Going back to the toilet seat example, the manufacturer knew that toilet seat didn't need to last anywhere near a lifetime. A given toilet seat of reasonable quality would likely be replaced well before it broke, or the owner would move to another home leaving the toilet seat behind. And even if one did break, the likelihood of someone actually saving the receipt and returning it was exceptionally small unless it broke within a few weeks or months.
So yes, the Super 8 packaging industry knew that their films would not last a lifetime. They only had to last long enough that the owner gave it to somebody else, lost the receipt, or just lost interest and threw it away.
So the term "lifetime" gets watered down to mean: "longer than most people would care enough to bother"
Posted by Andrew Woodcock (Member # 3260) on March 09, 2017, 05:50 PM:
And already 30 plus years into their existence, I don't believe anyone can claim they haven't had their money's worth!
Certainly I will never complain on this front anyhow.
I'd be more inclined to try and sue the companies that created machines that destroyed perfectly decent and relatively new prints well before the time they should ever had needed a major overhaul!
That's a far bigger issue worthy of complaint in my book and we ain't talking thousands of miles on the clock here with this issue!

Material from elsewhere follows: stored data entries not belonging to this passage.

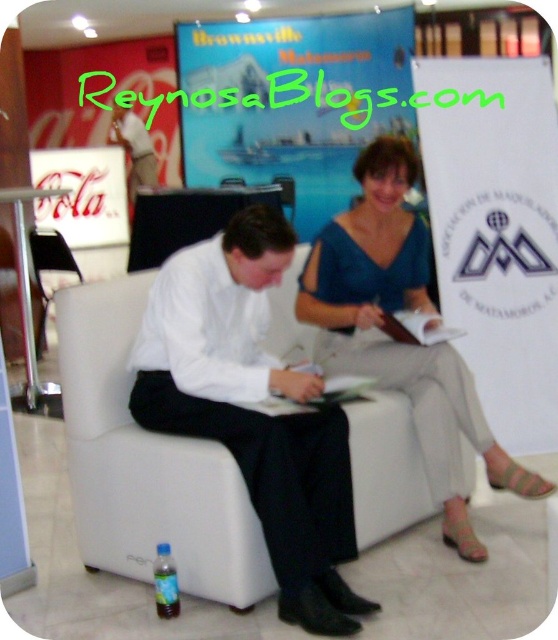
Question: Which point appears closest to the camera in this image?

Choices:
 (A) [x=436, y=486]
 (B) [x=282, y=550]

Answer: (B)

Question: Which point is farther from the camera taking this photo?

Choices:
 (A) (402, 150)
 (B) (300, 497)

Answer: (A)

Question: Is white smooth shirt at center bigger than blue satin blouse at center?

Choices:
 (A) yes
 (B) no

Answer: (B)

Question: Which object is farther from the camera taking this photo?

Choices:
 (A) blue satin blouse at center
 (B) white smooth shirt at center

Answer: (A)

Question: Can you confirm if white smooth shirt at center is positioned to the left of blue satin blouse at center?

Choices:
 (A) yes
 (B) no

Answer: (A)

Question: Is white smooth shirt at center to the right of blue satin blouse at center from the viewer's perspective?

Choices:
 (A) no
 (B) yes

Answer: (A)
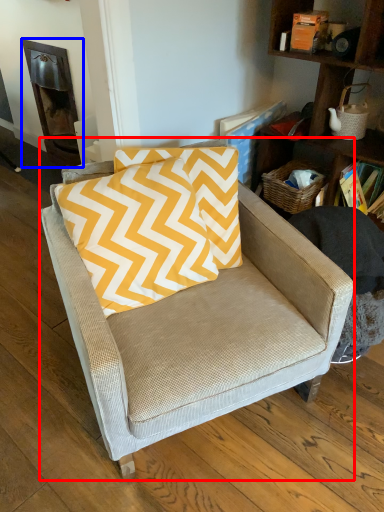
Question: Which point is closer to the camera, chair (highlighted by a red box) or fireplace (highlighted by a blue box)?

Choices:
 (A) chair
 (B) fireplace

Answer: (A)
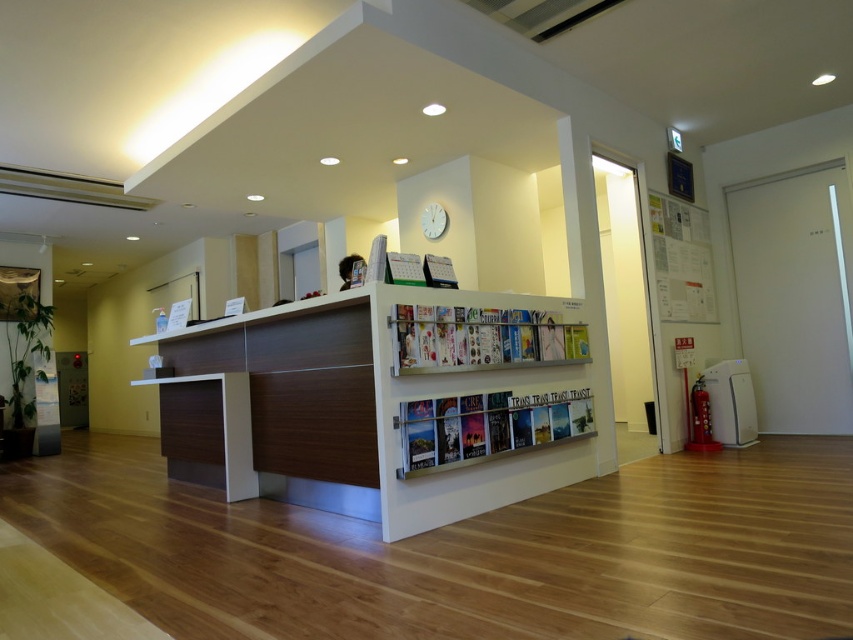
Is matte white book at center shorter than white glossy magazine at center?

No.

Describe the element at coordinates (486, 426) in the screenshot. The height and width of the screenshot is (640, 853). I see `matte white book at center` at that location.

Between point (560, 403) and point (489, 349), which one is positioned in front?

Point (489, 349) is in front.

Where is `matte white book at center`? This screenshot has width=853, height=640. matte white book at center is located at coordinates (486, 426).

Is matte white book at center above white paperboard at upper right?

Actually, matte white book at center is below white paperboard at upper right.

Which of these two, matte white book at center or white paperboard at upper right, stands taller?

With more height is white paperboard at upper right.

This screenshot has height=640, width=853. In order to click on matte white book at center in this screenshot , I will do `click(486, 426)`.

Can you confirm if wooden magazine rack at center is bigger than white matte clock at upper center?

Correct, wooden magazine rack at center is larger in size than white matte clock at upper center.

Is wooden magazine rack at center shorter than white matte clock at upper center?

No.

Is point (534, 332) farther from camera compared to point (434, 212)?

No, (534, 332) is in front of (434, 212).

The width and height of the screenshot is (853, 640). What are the coordinates of `wooden magazine rack at center` in the screenshot? It's located at (392, 400).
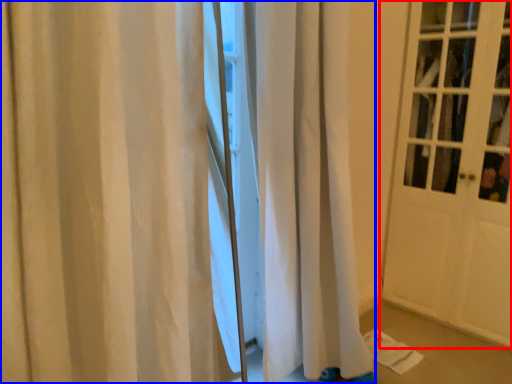
Question: Which point is closer to the camera, door (highlighted by a red box) or curtain (highlighted by a blue box)?

Choices:
 (A) door
 (B) curtain

Answer: (B)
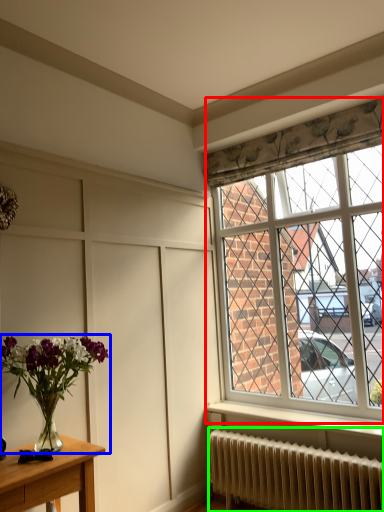
Question: Estimate the real-world distances between objects in this image. Which object is closer to window (highlighted by a red box), houseplant (highlighted by a blue box) or radiator (highlighted by a green box)?

Choices:
 (A) houseplant
 (B) radiator

Answer: (B)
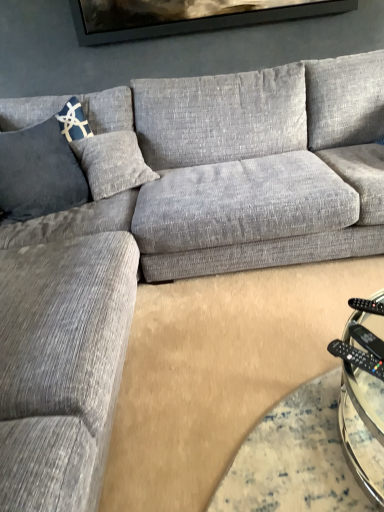
Question: From the image's perspective, does black plastic remote at lower right appear higher than black plastic remote at lower right, which ranks as the 2th remote in front-to-back order?

Choices:
 (A) yes
 (B) no

Answer: (B)

Question: Can you confirm if black plastic remote at lower right is bigger than black plastic remote at lower right, the second remote positioned from the bottom?

Choices:
 (A) no
 (B) yes

Answer: (B)

Question: Is black plastic remote at lower right, which ranks as the 2th remote in front-to-back order, at the back of black plastic remote at lower right?

Choices:
 (A) yes
 (B) no

Answer: (B)

Question: Is the depth of black plastic remote at lower right less than that of black plastic remote at lower right, the second remote positioned from the bottom?

Choices:
 (A) no
 (B) yes

Answer: (B)

Question: From the image's perspective, would you say black plastic remote at lower right is shown under black plastic remote at lower right, which ranks as the 2th remote in front-to-back order?

Choices:
 (A) yes
 (B) no

Answer: (A)

Question: Considering their positions, is blue textured pillow at left located in front of or behind black plastic remote at lower right, which ranks as the 2th remote in front-to-back order?

Choices:
 (A) behind
 (B) front

Answer: (A)

Question: From a real-world perspective, is blue textured pillow at left above or below black plastic remote at lower right, the second remote positioned from the bottom?

Choices:
 (A) above
 (B) below

Answer: (A)

Question: Looking at their shapes, would you say blue textured pillow at left is wider or thinner than black plastic remote at lower right, which ranks as the 2th remote in front-to-back order?

Choices:
 (A) thin
 (B) wide

Answer: (A)

Question: In the image, is blue textured pillow at left on the left side or the right side of black plastic remote at lower right, the second remote positioned from the bottom?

Posted by Patrick Feuerstein (Member # 5293) on March 10, 2017, 04:00 AM:
The problem is the same for 70mm, 35mm and 16mm. It's always possible to make new prints from the neg if it's not damaged. The fact is that collectors want to see their collection (including me! but I changed) and keep their films in their flat. The temperature is generally about 20° centigrade or more. It's too much, the best is near 13°. Another point, did the delivery truck(s) stayed under the sun too long? How was the storage before you ordered you film? I bought a lot of films during the 80's and the colors a perfect (better than the DVD i.e. the "Barkley's of Broadway" from Ken). In fact I had a few turning colors specially prints from Italy (probably problem of storage) even a vinegar! The brown plot on B/W print is called oxydizing and is due, in fact, by a defective fixing treatment at the lab. I've a friend who bought a brand new print from Derann with that fault. I even had a reversal movie which the emulsion left when we rubbed with the finger!
Former film archivist-restorer (ret.)
[ March 10, 2017, 05:42 AM: Message edited by: Patrick Feuerstein ]
Posted by David Hardy (Member # 4628) on March 10, 2017, 08:20 AM:
I have a complete print of The Smallest Show On Earth from
Derann on Super 8mm.
Its on Black and White stock and suffer from those oxidization spots.
I keep it as a sample of how bad it gets.
I also have another of the same title from Derann.
It was printed on colour stock and the Black and White has turned
a sepia tone and looks a lot softer. I keep it as a sample.
I also have it on 16mm Black and White stock and apart from some
scratches it looks fine. No oxidization at all.